Your task | Reproduce the text of every item below line for line, leaving the pictures out.

[Saved data entries]

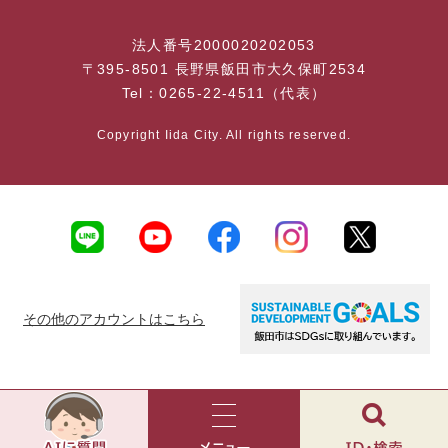
法人番号2000020202053
〒395-8501 長野県飯田市大久保町2534
Tel：0265-22-4511（代表）
Copyright Iida City. All rights reserved.
その他のアカウントはこちら
AI
チ
ャ
メ
検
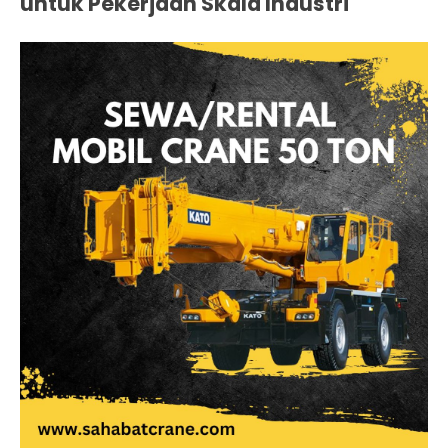
untuk Pekerjaan Skala Industri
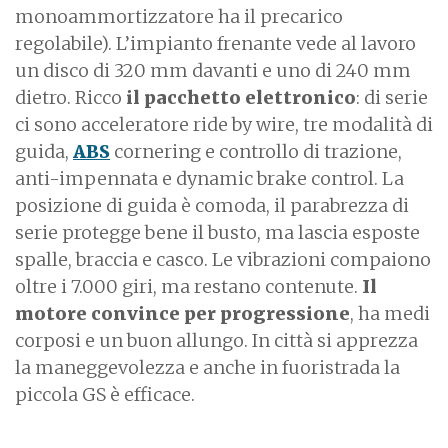
monoammortizzatore ha il precarico
regolabile). L’impianto frenante vede al lavoro
un disco di 320 mm davanti e uno di 240 mm
dietro. Ricco
il pacchetto elettronico
: di serie
ci sono acceleratore ride by wire, tre modalità di
guida,
ABS
cornering e controllo di trazione,
anti-impennata e dynamic brake control. La
posizione di guida è comoda, il parabrezza di
serie protegge bene il busto, ma lascia esposte
spalle, braccia e casco. Le vibrazioni compaiono
oltre i 7.000 giri, ma restano contenute.
Il
motore convince per progressione
, ha medi
corposi e un buon allungo. In città si apprezza
la maneggevolezza e anche in fuoristrada la
piccola GS è efficace.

Response area |
法人番号2000020202053
〒395-8501 長野県飯田市大久保町2534
Tel：0265-22-4511（代表）
Copyright Iida City. All rights reserved.
その他のアカウントはこちら
AI
チ
ャ
メ
検
untuk Pekerjaan Skala Industri
monoammortizzatore ha il precarico
regolabile). L’impianto frenante vede al lavoro
un disco di 320 mm davanti e uno di 240 mm
dietro. Ricco
il pacchetto elettronico
: di serie
ci sono acceleratore ride by wire, tre modalità di
guida,
ABS
cornering e controllo di trazione,
anti-impennata e dynamic brake control. La
posizione di guida è comoda, il parabrezza di
serie protegge bene il busto, ma lascia esposte
spalle, braccia e casco. Le vibrazioni compaiono
oltre i 7.000 giri, ma restano contenute.
Il
motore convince per progressione
, ha medi
corposi e un buon allungo. In città si apprezza
la maneggevolezza e anche in fuoristrada la
piccola GS è efficace.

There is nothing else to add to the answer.